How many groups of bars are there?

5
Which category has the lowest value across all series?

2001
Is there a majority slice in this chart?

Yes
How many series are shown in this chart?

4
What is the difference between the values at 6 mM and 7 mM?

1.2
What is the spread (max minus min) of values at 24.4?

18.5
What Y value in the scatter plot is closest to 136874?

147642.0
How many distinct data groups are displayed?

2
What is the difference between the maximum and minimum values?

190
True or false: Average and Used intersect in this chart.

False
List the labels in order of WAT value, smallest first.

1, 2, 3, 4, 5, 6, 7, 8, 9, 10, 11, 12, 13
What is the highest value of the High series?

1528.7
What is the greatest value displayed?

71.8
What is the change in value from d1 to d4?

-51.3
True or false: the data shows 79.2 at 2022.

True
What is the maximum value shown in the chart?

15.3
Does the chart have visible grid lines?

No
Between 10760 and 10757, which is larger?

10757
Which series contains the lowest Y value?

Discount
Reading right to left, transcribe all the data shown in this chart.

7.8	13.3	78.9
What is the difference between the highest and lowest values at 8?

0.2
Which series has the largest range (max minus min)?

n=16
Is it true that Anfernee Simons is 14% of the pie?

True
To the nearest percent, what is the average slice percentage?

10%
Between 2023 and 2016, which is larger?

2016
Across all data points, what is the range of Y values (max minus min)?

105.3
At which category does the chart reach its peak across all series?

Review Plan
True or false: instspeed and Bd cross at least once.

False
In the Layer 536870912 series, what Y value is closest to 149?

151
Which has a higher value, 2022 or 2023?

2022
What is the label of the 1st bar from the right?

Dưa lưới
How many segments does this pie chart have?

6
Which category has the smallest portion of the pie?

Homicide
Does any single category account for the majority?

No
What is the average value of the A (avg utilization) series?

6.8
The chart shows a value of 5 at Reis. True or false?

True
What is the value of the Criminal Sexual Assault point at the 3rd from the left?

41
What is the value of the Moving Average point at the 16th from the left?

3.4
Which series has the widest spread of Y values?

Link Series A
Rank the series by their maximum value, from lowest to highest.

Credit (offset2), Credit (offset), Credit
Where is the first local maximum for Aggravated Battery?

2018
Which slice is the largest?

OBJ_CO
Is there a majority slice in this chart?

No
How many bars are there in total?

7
++++++
§ **YOUR INSTRUCTIONS**: Pick out every line of the listing above that contains the string "minus", matching case exactly.

§ **EXERCISE RESULT**:
What is the spread (max minus min) of values at 24.4?
Which series has the largest range (max minus min)?
Across all data points, what is the range of Y values (max minus min)?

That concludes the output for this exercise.